Highlights: Another Sunday Psalm, Fight For Everyone, The Sober Scent Of Paper, We Go Together
This may have nothing to do with nothing, but the name The Leisure Society is perfect for this band. Alone Aboard The Arc sounds exactly the way an album by an indie pop band called The Leisure Society should sound: laidback, summary and charming in that good old chamber pop way. Extremely hummable, too, which is the direct result of strong, thoughtful songwriting.

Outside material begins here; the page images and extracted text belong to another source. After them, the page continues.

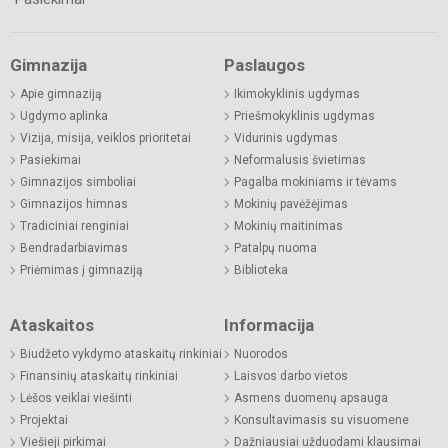
Gimnazija
Paslaugos
Apie gimnaziją
Ikimokyklinis ugdymas
Ugdymo aplinka
Priešmokyklinis ugdymas
Vizija, misija, veiklos prioritetai
Vidurinis ugdymas
Pasiekimai
Neformalusis švietimas
Gimnazijos simboliai
Pagalba mokiniams ir tėvams
Gimnazijos himnas
Mokinių pavėžėjimas
Tradiciniai renginiai
Mokinių maitinimas
Bendradarbiavimas
Patalpų nuoma
Priėmimas į gimnaziją
Biblioteka
Ataskaitos
Informacija
Biudžeto vykdymo ataskaitų rinkiniai
Nuorodos
Finansinių ataskaitų rinkiniai
Laisvos darbo vietos
Lėšos veiklai viešinti
Asmens duomenų apsauga
Projektai
Konsultavimasis su visuomene
Viešieji pirkimai
Dažniausiai užduodami klausimai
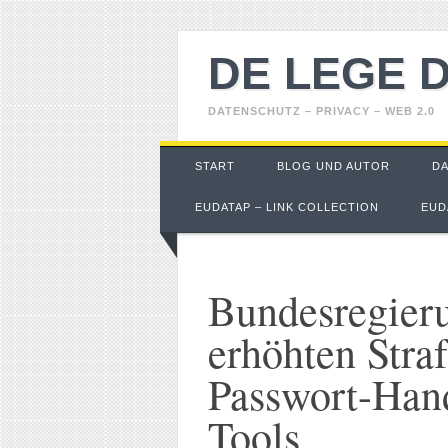
DE LEGE 
DATENSCHUTZ – PRIVACY – WEB 2.0
Main menu
Skip
START
BLOG UND AUTOR
D
to
content
EUDATAP – LINK COLLECTION
EUD
Bundesregieru
erhöhten Stra
Passwort-Han
Tools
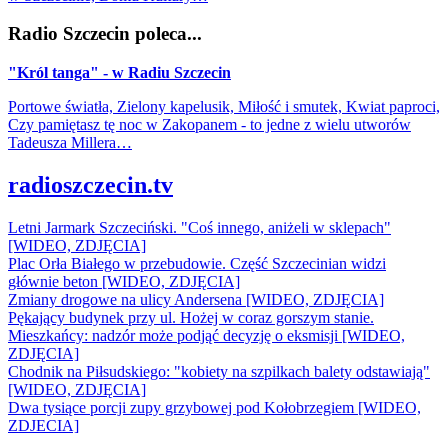
Radio Szczecin poleca...
"Król tanga" - w Radiu Szczecin
Portowe światła, Zielony kapelusik, Miłość i smutek, Kwiat paproci,
Czy pamiętasz tę noc w Zakopanem - to jedne z wielu utworów
Tadeusza Millera…
radioszczecin.tv
Letni Jarmark Szczeciński. "Coś innego, aniżeli w sklepach"
[WIDEO, ZDJĘCIA]
Plac Orła Białego w przebudowie. Część Szczecinian widzi
głównie beton [WIDEO, ZDJĘCIA]
Zmiany drogowe na ulicy Andersena [WIDEO, ZDJĘCIA]
Pękający budynek przy ul. Hożej w coraz gorszym stanie.
Mieszkańcy: nadzór może podjąć decyzję o eksmisji [WIDEO,
ZDJĘCIA]
Chodnik na Piłsudskiego: "kobiety na szpilkach balety odstawiają"
[WIDEO, ZDJĘCIA]
Dwa tysiące porcji zupy grzybowej pod Kołobrzegiem [WIDEO,
ZDJECIA]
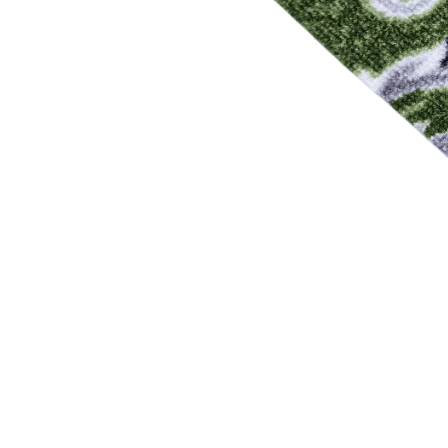
0
0
0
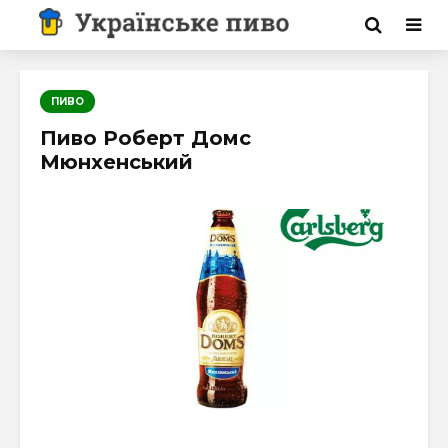
ПИВО
Пиво Роберт Домс
Мюнхенський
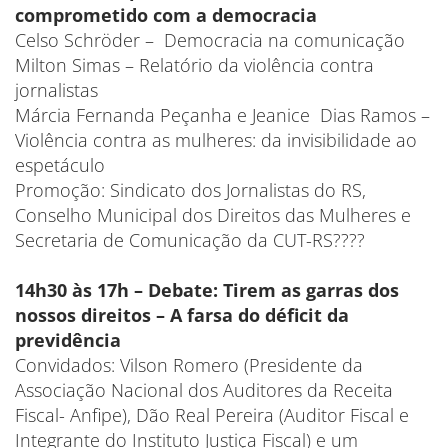
comprometido com a democracia
Celso Schröder – Democracia na comunicação
Milton Simas – Relatório da violência contra
jornalistas
Márcia Fernanda Peçanha e Jeanice Dias Ramos –
Violência contra as mulheres: da invisibilidade ao
espetáculo
Promoção: Sindicato dos Jornalistas do RS,
Conselho Municipal dos Direitos das Mulheres e
Secretaria de Comunicação da CUT-RS????
14h30 às 17h – Debate: Tirem as garras dos
nossos direitos – A farsa do déficit da
previdência
Convidados: Vilson Romero (Presidente da
Associação Nacional dos Auditores da Receita
Fiscal- Anfipe), Dão Real Pereira (Auditor Fiscal e
Integrante do Instituto Justiça Fiscal) e um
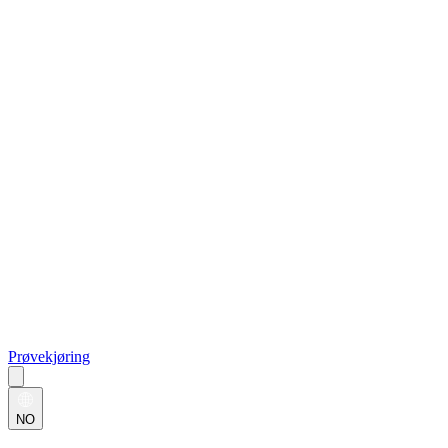
Prøvekjøring
NO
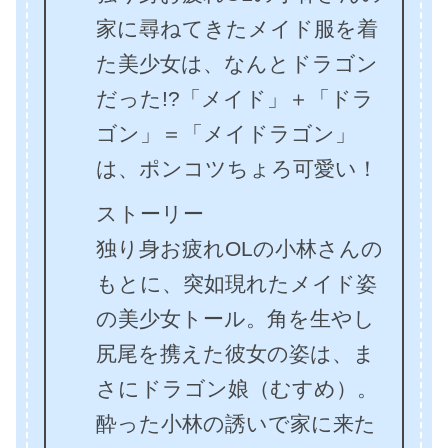
家に尋ねてきたメイド服を着
た美少女は、なんとドラゴン
だった!?「メイド」＋「ドラ
ゴン」＝「メイドラゴン」
は、ポンコツちょろ可愛い！
ストーリー
独り身お疲れOLの小林さんの
もとに、突如現れたメイド姿
の美少女トール。角を生やし
尻尾を携えた彼女の姿は、ま
さにドラゴン娘（むすめ）。
酔った小林の誘いで家に来た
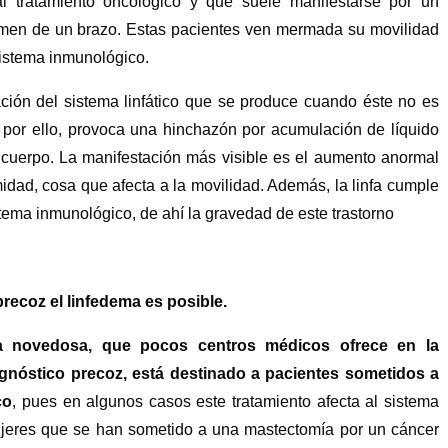
 al tratamiento oncológico y que suele manifestarse por un
men de un brazo. Estas pacientes ven mermada su movilidad
 sistema inmunológico.
ación del sistema linfático que se produce cuando éste no es
, por ello, provoca una hinchazón por acumulación de líquido
l cuerpo. La manifestación más visible es el aumento anormal
dad, cosa que afecta a la movilidad. Además, la linfa cumple
stema inmunológico, de ahí la gravedad de este trastorno
recoz el linfedema es posible.
a novedosa, que pocos centros médicos ofrece en la
iagnóstico precoz, está destinado a pacientes sometidos a
co
, pues en algunos casos este tratamiento afecta al sistema
mujeres que se han sometido a una mastectomía por un cáncer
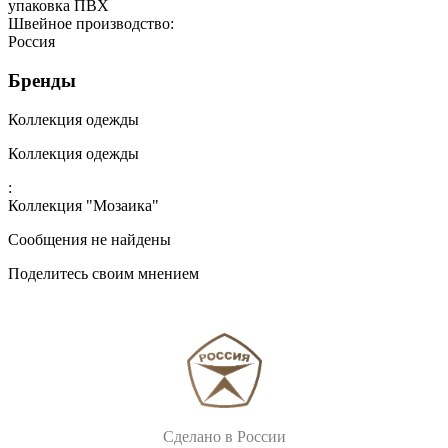
упаковка ПВХ
Швейное производство:
Россия
Бренды
Коллекция одежды
Коллекция одежды
:
Коллекция "Мозаика"
Сообщения не найдены
Поделитесь своим мнением
Сделано в России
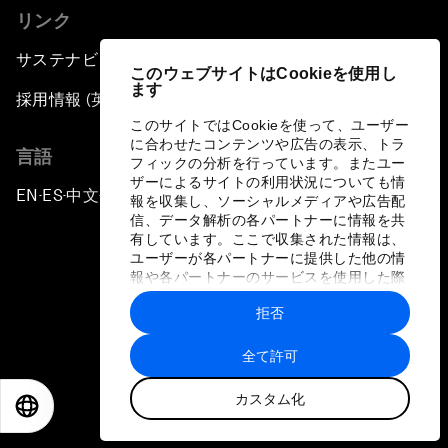
リンク
サステナビリティへの取り組み
このウェブサイトはCookieを使用し
ます
採用情報 (英語のみ)
このサイトではCookieを使って、ユーザー
に合わせたコンテンツや広告の表示、トラ
言語
フィックの分析を行っています。またユー
ザーによるサイトの利用状況についても情
EN
ES
中文
日本語
▪
▪
▪
報を収集し、ソーシャルメディアや広告配
信、データ解析の各パートナーに情報を共
有しています。ここで収集された情報は、
ユーザーが各パートナーに提供した他の情
報や各パートナーのサービスを使用した際
に収集された情報と組み合わされ、各パー
拒否
トナーによって使用されることがありま
プライバシーポリシーと利用規約
す。
全て許可
サイトマップ
カスタム化
©
2026
世界経済フォーラム
EN
ES
中文
日本語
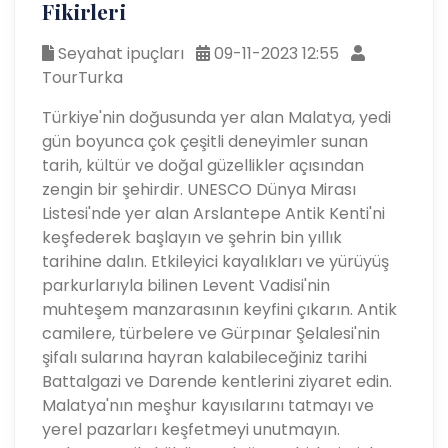
Fikirleri
Seyahat ipuçları
09-11-2023 12:55
TourTurka
Türkiye'nin doğusunda yer alan Malatya, yedi
gün boyunca çok çeşitli deneyimler sunan
tarih, kültür ve doğal güzellikler açısından
zengin bir şehirdir. UNESCO Dünya Mirası
Listesi'nde yer alan Arslantepe Antik Kenti'ni
keşfederek başlayın ve şehrin bin yıllık
tarihine dalın. Etkileyici kayalıkları ve yürüyüş
parkurlarıyla bilinen Levent Vadisi'nin
muhteşem manzarasının keyfini çıkarın. Antik
camilere, türbelere ve Gürpınar Şelalesi'nin
şifalı sularına hayran kalabileceğiniz tarihi
Battalgazi ve Darende kentlerini ziyaret edin.
Malatya'nın meşhur kayısılarını tatmayı ve
yerel pazarları keşfetmeyi unutmayın.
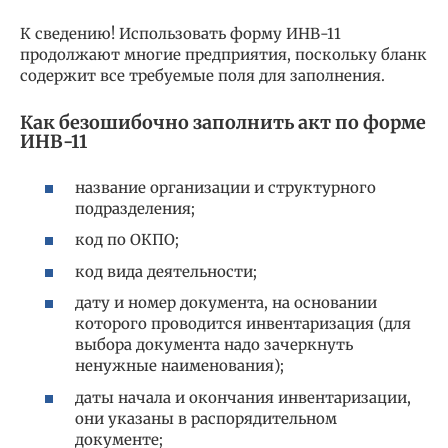
К сведению! Использовать форму ИНВ-11
продолжают многие предприятия, поскольку бланк
содержит все требуемые поля для заполнения.
Как безошибочно заполнить акт по форме
ИНВ-11
название организации и структурного
подразделения;
код по ОКПО;
код вида деятельности;
дату и номер документа, на основании
которого проводится инвентаризация (для
выбора документа надо зачеркнуть
ненужные наименования);
даты начала и окончания инвентаризации,
они указаны в распорядительном
документе;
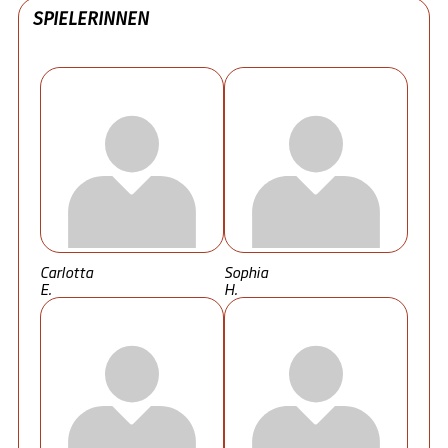
SPIELERINNEN
Carlotta
Sophia
E.
H.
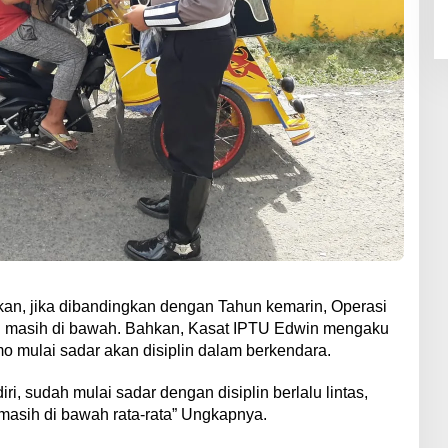
an, jika dibandingkan dengan Tahun kemarin, Operasi
ran masih di bawah. Bahkan, Kasat IPTU Edwin mengaku
 mulai sadar akan disiplin dalam berkendara.
i, sudah mulai sadar dengan disiplin berlalu lintas,
masih di bawah rata-rata” Ungkapnya.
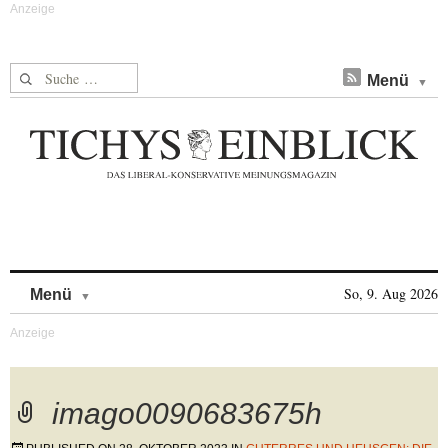
Suche nach:
Menü
Skip to content
So, 9. Aug 2026
Menü
imago0090683675h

There is an irresistible old-fashioned edge to some of these songs, and I swear the jazzy, orchestral arrangements of languidly pretty “We Go Together” take me to the first half of the previous century. Add a brilliant vocal melody to that, and you have a song Neil Hannon would be proud of. The album is split more or less evenly between bouncy (catchy is the word) and downbeat (not to be confused with cheerless) pop tunes. As for the former, “Another Sunday Psalm” and “Fight For Everyone” offer a true barrage of quality hooks. The latter are no less consistent, and all of them, “A Softer Voice Takes Longer Hearing” and the aforementioned “We Go Together” in particular, have such perfect vibes for a late August evening that I don’t have much in terms of complaints.
Whatever this album was set out to do, it did for me. Listen to the main vocal hook of “One Man And His Fug” and tell me what you think. It’s light, its staying power may be limited, but I’ll be damned if this is not a great little pop album. Recommended.